Starting in December, guests of Biella’s soup kitchen Il Pane Quotidiano (The daily bread) will be able to count on a regular supply of quality seasonal products coming from local producers thanks to a project offering support and promoting inclusivity. This is not an ephemeral Christmas gift or a sporadic contribution, but concrete continuous help for the users of the community sharing service that over time has become a symbol of hospitality. Opened by Caritas in October 2005, the soup kitchen was created with the intention of providing a place of comfort on physical and emotional levels. It is open every day at lunchtime to serve about 90 meals, and has a reception desk to which guests refer monthly, so that they can periodically assess their personal situation and, wherever necessary, the possibility of embarking on processes aimed at alleviating their condition of marginality. Let Eat Bi and Rotaract Biella have chosen to support Il Pane Quotidiano with a project that stands in continuity with Gli Orti del Biellese (Biella’s gardens – all the details in a previous interview). The new initiative is centred on food, strictly natural, local and seasonal. Thanks to the financial commitment of the youth service club, which has already supported the soup kitchen through other solidarity activities in the past, Let Eat Bi has involved its partner farms to regularly supply the kitchen of Il Pane Quotidiano with their quality products, which include fruit, vegetables, cheeses and rice.
The first chapter was written on Thursday 1 December, when Let Eat Bi’s president Armona Pistoletto, and Rotaract’s past president Paolo Candela and club prefect Sabrina Bernardoni met at the soup kitchen together with Federico Zegna and Laura Formagnana, owners of the farm L’Orto da Asporto. The occasion saw the first symbolic delivery of four crates of pumpkins brought by the two producers from Vergnasco to Letizia Zago, kitchen manager of Il Pane Quotidiano. “I thank Let Eat Bi and Rotaract for this donation, set to become a regular weekly contribution, on our behalf and on behalf of the families who will receive the food,” she said, “for us, any help is always significant. In addition, everything that is not used in the kitchen will be offered to food banks for people who are not in a financial position to do their food shopping”. For Rotaract’s past president, Paolo Candela, this operation is the closing of a circle: last year, the project was the first service he and his club committed to supporting; now, that commitment has resulted in this initiative actually being implemented. From start to finish then, the attention has always been on solidarity. “As past president of Rotaract Biella,” specified Paolo Candela, “I am really very proud to see this collaboration with Let Eat Bi take shape. I think that a synergy between the organisations of the territory is fundamental to guarantee an increasingly substantial help for those in need.

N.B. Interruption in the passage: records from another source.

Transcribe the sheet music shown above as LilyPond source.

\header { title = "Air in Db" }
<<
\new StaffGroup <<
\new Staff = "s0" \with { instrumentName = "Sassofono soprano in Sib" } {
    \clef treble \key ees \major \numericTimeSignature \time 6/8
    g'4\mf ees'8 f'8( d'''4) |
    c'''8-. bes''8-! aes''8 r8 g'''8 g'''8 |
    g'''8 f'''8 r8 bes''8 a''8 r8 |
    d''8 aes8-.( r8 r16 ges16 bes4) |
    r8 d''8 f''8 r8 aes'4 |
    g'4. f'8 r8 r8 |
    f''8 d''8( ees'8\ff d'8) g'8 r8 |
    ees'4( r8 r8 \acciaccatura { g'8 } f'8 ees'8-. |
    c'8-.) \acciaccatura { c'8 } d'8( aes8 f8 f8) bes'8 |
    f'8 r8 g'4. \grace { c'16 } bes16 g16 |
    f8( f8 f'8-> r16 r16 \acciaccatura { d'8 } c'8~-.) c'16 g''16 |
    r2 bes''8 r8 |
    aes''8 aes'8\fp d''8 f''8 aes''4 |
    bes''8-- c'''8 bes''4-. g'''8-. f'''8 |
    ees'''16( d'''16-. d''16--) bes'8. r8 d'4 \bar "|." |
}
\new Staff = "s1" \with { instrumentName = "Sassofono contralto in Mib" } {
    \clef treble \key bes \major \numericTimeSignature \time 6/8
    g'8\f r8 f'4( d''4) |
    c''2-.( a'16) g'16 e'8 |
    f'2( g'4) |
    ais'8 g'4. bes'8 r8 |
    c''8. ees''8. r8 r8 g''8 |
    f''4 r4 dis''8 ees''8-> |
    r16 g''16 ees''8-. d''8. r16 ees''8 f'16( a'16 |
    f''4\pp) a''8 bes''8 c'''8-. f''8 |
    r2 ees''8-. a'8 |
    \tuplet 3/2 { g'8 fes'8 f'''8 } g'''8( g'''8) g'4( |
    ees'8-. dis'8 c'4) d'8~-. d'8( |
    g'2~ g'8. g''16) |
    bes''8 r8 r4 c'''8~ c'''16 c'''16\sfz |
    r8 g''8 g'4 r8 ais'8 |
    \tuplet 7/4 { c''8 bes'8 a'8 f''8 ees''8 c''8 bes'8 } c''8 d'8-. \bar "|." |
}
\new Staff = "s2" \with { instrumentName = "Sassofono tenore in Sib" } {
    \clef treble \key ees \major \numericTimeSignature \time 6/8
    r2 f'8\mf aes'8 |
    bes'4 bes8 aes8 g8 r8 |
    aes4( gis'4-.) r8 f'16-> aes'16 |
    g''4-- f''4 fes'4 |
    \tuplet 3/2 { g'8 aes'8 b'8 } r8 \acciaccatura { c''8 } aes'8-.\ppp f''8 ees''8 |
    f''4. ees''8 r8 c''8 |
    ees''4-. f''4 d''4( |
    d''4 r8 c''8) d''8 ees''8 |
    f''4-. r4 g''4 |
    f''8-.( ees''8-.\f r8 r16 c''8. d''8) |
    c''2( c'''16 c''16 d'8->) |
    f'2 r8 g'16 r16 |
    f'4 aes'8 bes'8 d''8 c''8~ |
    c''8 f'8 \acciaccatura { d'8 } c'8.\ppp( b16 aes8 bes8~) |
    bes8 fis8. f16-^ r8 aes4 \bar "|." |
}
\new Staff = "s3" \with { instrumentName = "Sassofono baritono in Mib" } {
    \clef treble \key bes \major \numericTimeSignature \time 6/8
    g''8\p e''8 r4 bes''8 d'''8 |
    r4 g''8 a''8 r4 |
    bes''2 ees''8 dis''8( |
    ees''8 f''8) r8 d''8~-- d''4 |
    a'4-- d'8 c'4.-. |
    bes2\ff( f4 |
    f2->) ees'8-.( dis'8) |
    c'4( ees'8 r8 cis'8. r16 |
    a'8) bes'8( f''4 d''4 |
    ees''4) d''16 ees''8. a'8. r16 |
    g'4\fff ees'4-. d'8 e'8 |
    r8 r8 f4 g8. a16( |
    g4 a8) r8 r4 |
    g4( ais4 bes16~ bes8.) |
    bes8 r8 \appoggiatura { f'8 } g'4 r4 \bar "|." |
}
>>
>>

Through the collaboration with Cittadellarte, our goal as Rotaract Biella is the support of both sustainable local farming and the soup kitchen Il Pane Quotidiano, which, through the supply of crates of fresh fruit and vegetables, can ensure higher quality meals to its guests. I hope and am sure that this synergy will continue over time and make an ever greater contribution to the community”.
Lorenzo Vetri, the new president, has enthusiastically taken up the legacy of his predecessor, in turn believing in the project and giving it continuity. “It is a pleasure for us to continue our collaboration with Cittadellarte – Fondazione Pistoletto, in particular by supporting the project Let Eat Bi, which allows us to help the soup kitchen in via Novara in Biella in an active and significant way,” said Veltri, “I really hope that this initiative can carry on throughout my year as president and in the years to come”. Let Eat Bi, for its part, also aims at aggregating, promoting and helping organise the resources and activities (knowledge, actions, projects) operating in the Biella area whose common denominator is the culture of the land, the social and natural landscape. “I am excited about this collaboration with Rotaract because it makes it possible for us to provide truly healthy, local and seasonal food to less fortunate people,” said Armona Pistoletto, “the products we deliver come from the Let Eat Bi market, where I do my own weekly shopping. Knowing that the guests of Il Pane Quotidiano also have the chance to eat these products makes the project Let Eat Bi improve its territorial value day by day,” she concluded.